▶ [WHAT YOU HAVE TO DO]:
Output all the entries below. Each must match exactly.
[[ PROVIDED DATA, beginning ]]
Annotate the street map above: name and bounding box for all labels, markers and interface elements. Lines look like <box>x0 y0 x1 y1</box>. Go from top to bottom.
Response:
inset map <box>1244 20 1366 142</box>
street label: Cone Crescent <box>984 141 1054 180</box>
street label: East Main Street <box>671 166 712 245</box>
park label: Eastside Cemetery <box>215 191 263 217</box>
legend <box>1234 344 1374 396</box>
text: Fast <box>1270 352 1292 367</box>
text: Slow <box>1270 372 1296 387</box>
[[ PROVIDED DATA, end ]]
▶ [YOUR RESPONSE]:
Annotate the street map above: name and bounding box for all labels, markers and interface elements. Lines look like <box>x0 y0 x1 y1</box>. Go from top to bottom.
Response:
inset map <box>1244 20 1366 142</box>
street label: Cone Crescent <box>984 141 1054 180</box>
street label: East Main Street <box>671 166 712 245</box>
park label: Eastside Cemetery <box>215 191 263 217</box>
legend <box>1234 344 1374 396</box>
text: Fast <box>1270 352 1292 367</box>
text: Slow <box>1270 372 1296 387</box>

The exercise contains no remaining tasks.